(Try it)
Identify each line in the material below that contains the string "mieux" and copy those lines. Case counts, so match capital and lowercase letters exactly.

■ ■ ■ ■

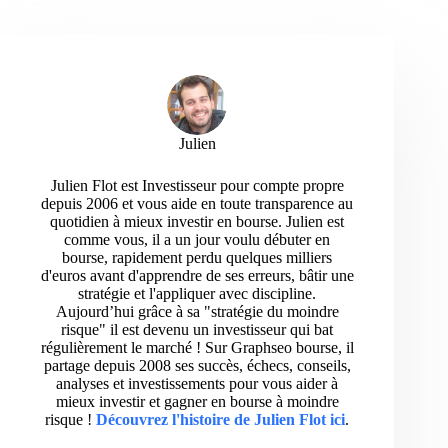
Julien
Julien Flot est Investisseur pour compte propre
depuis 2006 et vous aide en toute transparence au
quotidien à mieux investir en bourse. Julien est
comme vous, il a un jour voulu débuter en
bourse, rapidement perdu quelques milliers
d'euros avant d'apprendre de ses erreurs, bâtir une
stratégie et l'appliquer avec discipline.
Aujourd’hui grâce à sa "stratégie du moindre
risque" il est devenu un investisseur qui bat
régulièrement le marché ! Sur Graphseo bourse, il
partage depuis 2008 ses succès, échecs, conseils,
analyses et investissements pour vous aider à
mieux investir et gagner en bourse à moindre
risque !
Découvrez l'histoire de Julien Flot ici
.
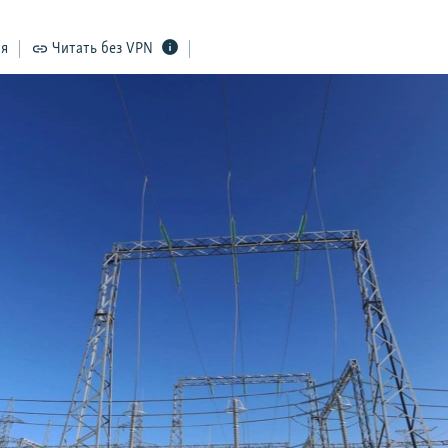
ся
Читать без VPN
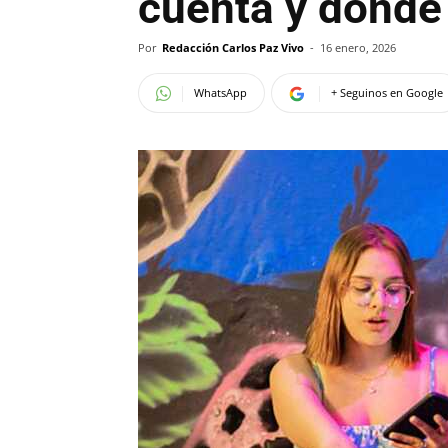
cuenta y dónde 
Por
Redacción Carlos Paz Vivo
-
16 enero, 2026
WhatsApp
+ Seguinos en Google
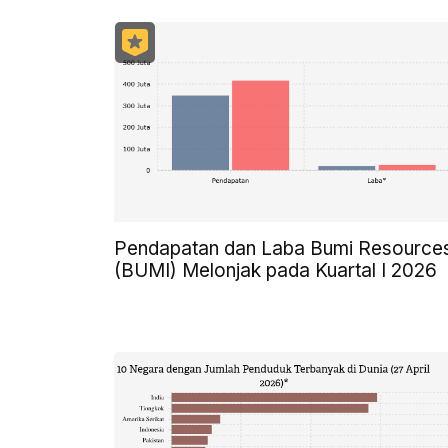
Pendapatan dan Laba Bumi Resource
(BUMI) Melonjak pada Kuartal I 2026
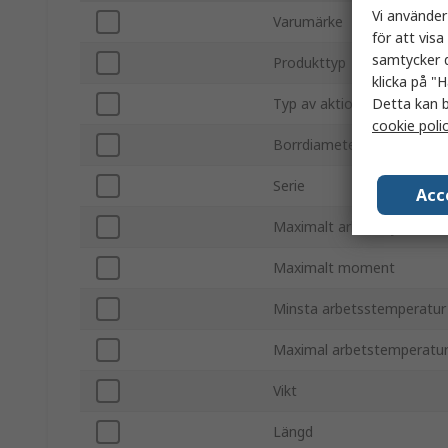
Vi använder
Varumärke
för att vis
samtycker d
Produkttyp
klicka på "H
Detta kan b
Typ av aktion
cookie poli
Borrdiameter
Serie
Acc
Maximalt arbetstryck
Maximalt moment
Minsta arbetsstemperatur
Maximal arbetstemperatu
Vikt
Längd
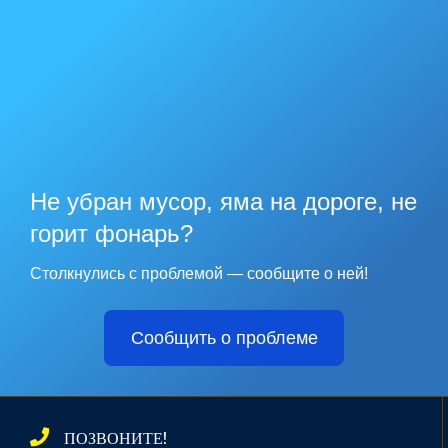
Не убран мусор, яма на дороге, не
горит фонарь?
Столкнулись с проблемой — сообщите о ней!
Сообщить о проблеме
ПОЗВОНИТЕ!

■ ■ ■ ■

(Task output)
quotidien à mieux investir en bourse. Julien est
mieux investir et gagner en bourse à moindre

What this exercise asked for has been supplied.